Okinawa Shima – Ryukyu Islands
16 August 1945
Sarah: My Dearest Darling:
This evening I had the joy of having three of your letters, they were for August 3rd, 4th and 5th. They were so good and I was really becoming lonesome to hear from you. According to your last letter you were out at the cottage for your vacation and I do hope it proves to be very restful and refreshing both physically and spiritually. It must be nice to get away like that for a while. I received four of the pictures which you took on the boat trip and they are really good, I suppose the others will be in your next letters. I also got some other letters, they were from the following people: Paul Vogel, Faith Allen, Louise Davis, Connie, Dolores, Jack and Bertha, Katherine Riley, North Shore Baptist, Tremont Temple News and other official mail.

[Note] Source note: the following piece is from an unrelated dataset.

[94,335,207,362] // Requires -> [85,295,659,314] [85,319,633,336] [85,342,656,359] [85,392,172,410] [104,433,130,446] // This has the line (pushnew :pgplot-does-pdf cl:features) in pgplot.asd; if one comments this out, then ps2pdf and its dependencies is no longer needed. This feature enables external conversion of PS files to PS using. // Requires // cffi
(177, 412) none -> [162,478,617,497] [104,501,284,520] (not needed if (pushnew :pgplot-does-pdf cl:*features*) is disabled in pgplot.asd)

Early this morning Paul and I arranged for transportation and called on some of our men in the hospitals. It was almost 4:30 by the time we were able to get back here to our headquarters. Just before noon I had the privilege of seeing Alrik for about five minutes, he had just arrived with his new hospital outfit. From all we hear, the formal signing of surrender papers with Japan are to take place sometime tomorrow in Manila. The sooner they get this thing straightened out the better I will feel. I know of course we are going to run into some diehards in some places. Rumors are flying fast and furious now as to what we are going to do in the near future. I will just wait and see. Many men make themselves the most uncomfortable because they’re always getting their hopes up on something which they are not at all sure about and when it fails to materialize as they had hoped they immediately have the blues and do a lot of complaining. We never know, we may be home in three or four months, but I would rather count on the next spring or summer and be pleasantly surprised.
I’m still trying to fully realize just how good it is to know we are not going to have to fight as we did on this island. It hardly seems true that we are no longer at war officially. That is, we have been ordered to cease firing. Of course, I realize that V-J Day will not be officially proclaimed by President Truman until Japan has officially signed surrender papers through her appointed representatives.
Darling, the mail came in very late tonight and as a result I won’t be able to write you a long letter because it is very late now. It took a long time to read all of the letters which I received. God bless you Beloved in all things. Give the folks my love also.